Re: command-line search engine query

From: Arthur J. O'Dwyer (ajo_at_nospam.andrew.cmu.edu)
Date: 07/23/04


Date: Fri, 23 Jul 2004 10:15:57 -0400 (EDT)


On Fri, 23 Jul 2004, igthibau wrote:
>
> Ok, I wish to know, without GUI (under linux), how to query a given search
> engine to know the position of a web site.
> Example :
> query google for www.nasa.org -> reply 4
> so google has www.nasa.org as its 4th entry

   You realize, of course, that Google doesn't "rank" sites this way.
You have to actually enter a search term or phrase in the box, and then
Google will give you a list of sites containing that term. You can't
"query Google for www.nasa.org" (unless I've been missing something!).

   But I'll assume Jens is right and you meant to query for, let's say,
"saturn," and see where NASA came up in the results.

> Also, no point sending pieces of code since these are only useful in
> a very specific environment (yours).

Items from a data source
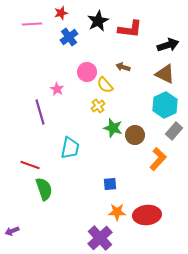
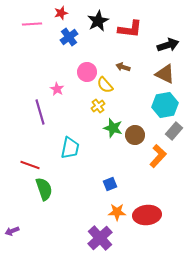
cyan hexagon: rotated 15 degrees clockwise
orange L-shape: moved 3 px up
blue square: rotated 16 degrees counterclockwise
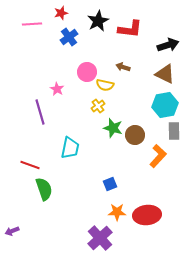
yellow semicircle: rotated 36 degrees counterclockwise
gray rectangle: rotated 42 degrees counterclockwise
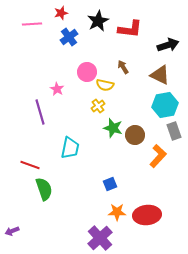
brown arrow: rotated 40 degrees clockwise
brown triangle: moved 5 px left, 1 px down
gray rectangle: rotated 18 degrees counterclockwise
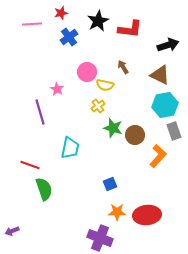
purple cross: rotated 25 degrees counterclockwise
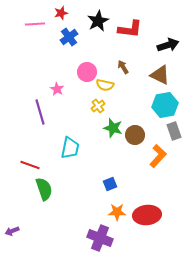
pink line: moved 3 px right
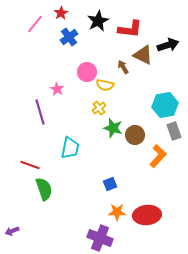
red star: rotated 16 degrees counterclockwise
pink line: rotated 48 degrees counterclockwise
brown triangle: moved 17 px left, 20 px up
yellow cross: moved 1 px right, 2 px down
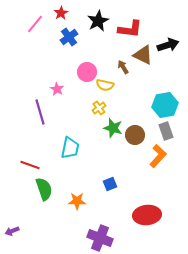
gray rectangle: moved 8 px left
orange star: moved 40 px left, 11 px up
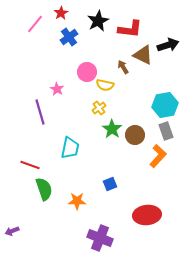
green star: moved 1 px left, 1 px down; rotated 18 degrees clockwise
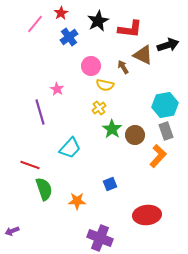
pink circle: moved 4 px right, 6 px up
cyan trapezoid: rotated 30 degrees clockwise
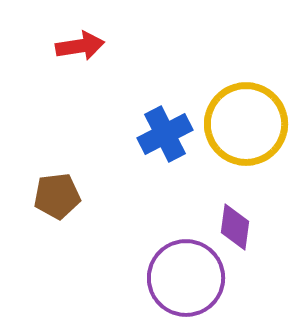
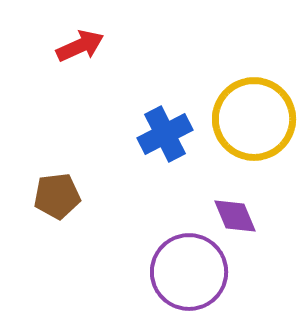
red arrow: rotated 15 degrees counterclockwise
yellow circle: moved 8 px right, 5 px up
purple diamond: moved 11 px up; rotated 30 degrees counterclockwise
purple circle: moved 3 px right, 6 px up
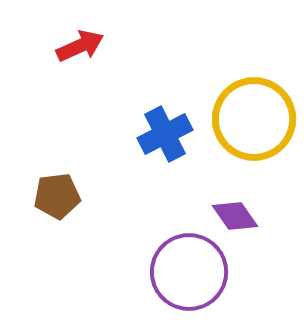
purple diamond: rotated 12 degrees counterclockwise
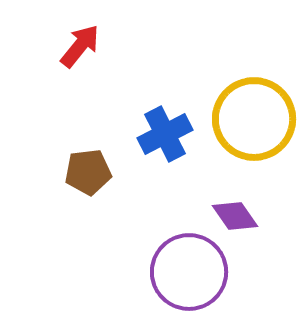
red arrow: rotated 27 degrees counterclockwise
brown pentagon: moved 31 px right, 24 px up
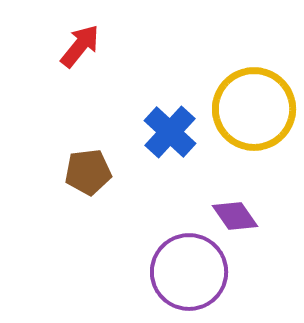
yellow circle: moved 10 px up
blue cross: moved 5 px right, 2 px up; rotated 20 degrees counterclockwise
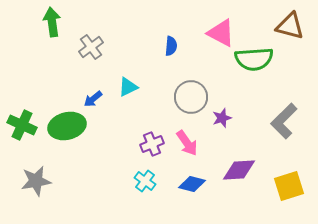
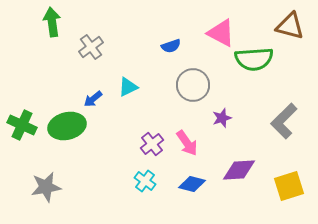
blue semicircle: rotated 66 degrees clockwise
gray circle: moved 2 px right, 12 px up
purple cross: rotated 15 degrees counterclockwise
gray star: moved 10 px right, 6 px down
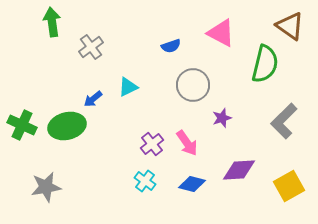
brown triangle: rotated 20 degrees clockwise
green semicircle: moved 11 px right, 5 px down; rotated 72 degrees counterclockwise
yellow square: rotated 12 degrees counterclockwise
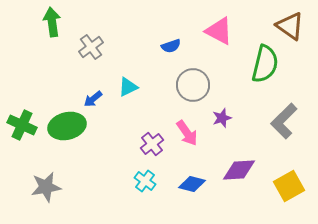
pink triangle: moved 2 px left, 2 px up
pink arrow: moved 10 px up
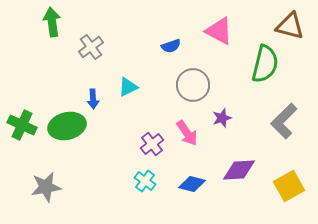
brown triangle: rotated 20 degrees counterclockwise
blue arrow: rotated 54 degrees counterclockwise
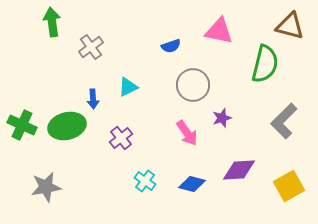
pink triangle: rotated 16 degrees counterclockwise
purple cross: moved 31 px left, 6 px up
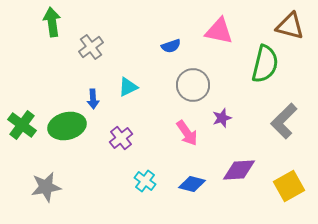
green cross: rotated 12 degrees clockwise
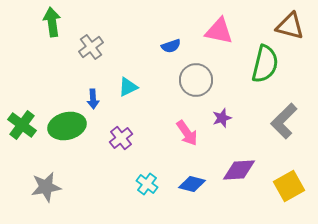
gray circle: moved 3 px right, 5 px up
cyan cross: moved 2 px right, 3 px down
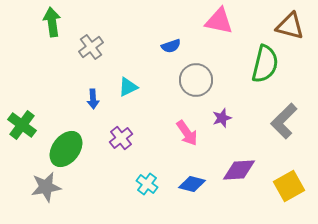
pink triangle: moved 10 px up
green ellipse: moved 1 px left, 23 px down; rotated 39 degrees counterclockwise
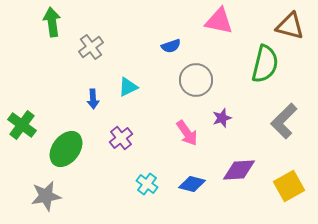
gray star: moved 9 px down
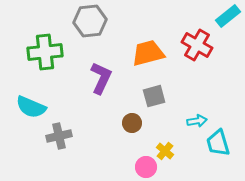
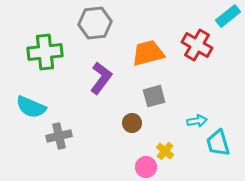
gray hexagon: moved 5 px right, 2 px down
purple L-shape: rotated 12 degrees clockwise
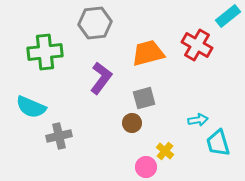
gray square: moved 10 px left, 2 px down
cyan arrow: moved 1 px right, 1 px up
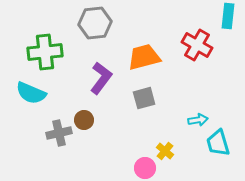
cyan rectangle: rotated 45 degrees counterclockwise
orange trapezoid: moved 4 px left, 4 px down
cyan semicircle: moved 14 px up
brown circle: moved 48 px left, 3 px up
gray cross: moved 3 px up
pink circle: moved 1 px left, 1 px down
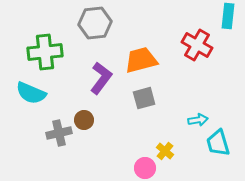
orange trapezoid: moved 3 px left, 3 px down
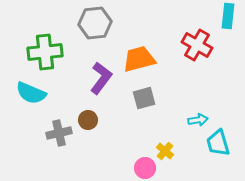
orange trapezoid: moved 2 px left, 1 px up
brown circle: moved 4 px right
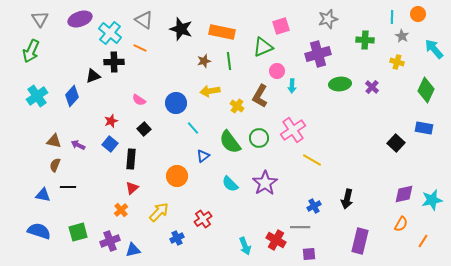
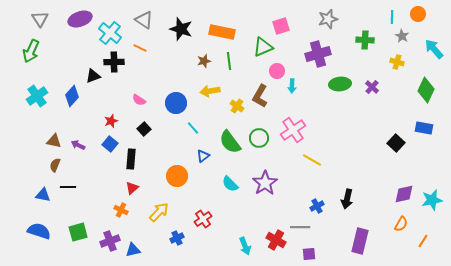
blue cross at (314, 206): moved 3 px right
orange cross at (121, 210): rotated 24 degrees counterclockwise
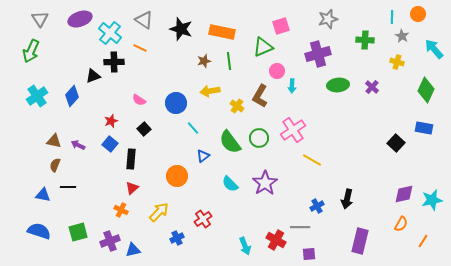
green ellipse at (340, 84): moved 2 px left, 1 px down
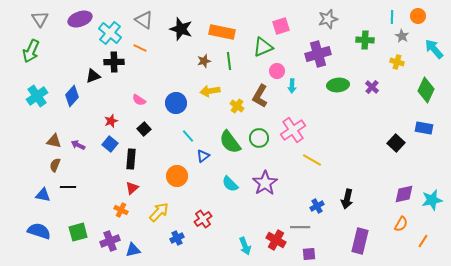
orange circle at (418, 14): moved 2 px down
cyan line at (193, 128): moved 5 px left, 8 px down
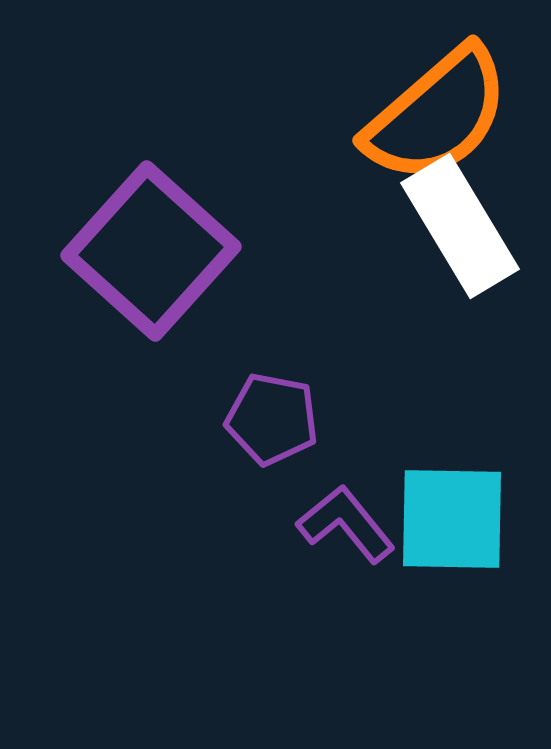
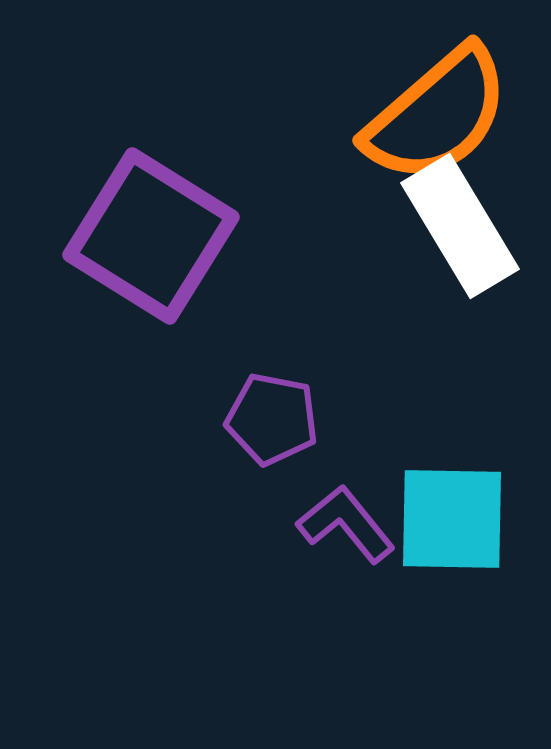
purple square: moved 15 px up; rotated 10 degrees counterclockwise
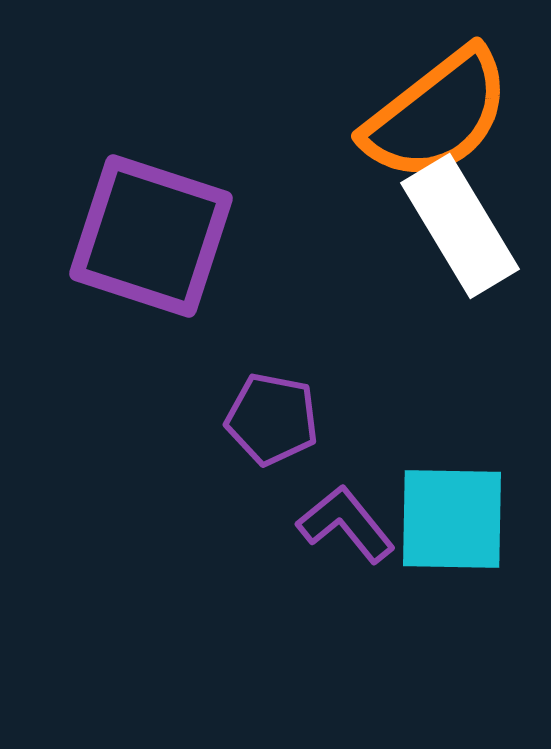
orange semicircle: rotated 3 degrees clockwise
purple square: rotated 14 degrees counterclockwise
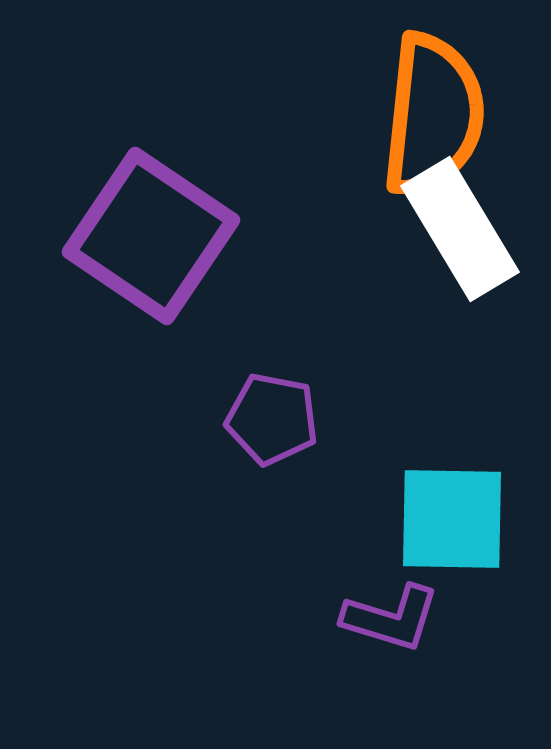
orange semicircle: moved 4 px left; rotated 46 degrees counterclockwise
white rectangle: moved 3 px down
purple square: rotated 16 degrees clockwise
purple L-shape: moved 45 px right, 94 px down; rotated 146 degrees clockwise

:: JOB ::
Write out the entire forum post on command-line search engine queries word for word.

:: FINISHED TASK ::
Re: command-line search engine query

From: Arthur J. O'Dwyer (ajo_at_nospam.andrew.cmu.edu)
Date: 07/23/04


Date: Fri, 23 Jul 2004 10:15:57 -0400 (EDT)


On Fri, 23 Jul 2004, igthibau wrote:
>
> Ok, I wish to know, without GUI (under linux), how to query a given search
> engine to know the position of a web site.
> Example :
> query google for www.nasa.org -> reply 4
> so google has www.nasa.org as its 4th entry

   You realize, of course, that Google doesn't "rank" sites this way.
You have to actually enter a search term or phrase in the box, and then
Google will give you a list of sites containing that term. You can't
"query Google for www.nasa.org" (unless I've been missing something!).

   But I'll assume Jens is right and you meant to query for, let's say,
"saturn," and see where NASA came up in the results.

> Also, no point sending pieces of code since these are only useful in
> a very specific environment (yours).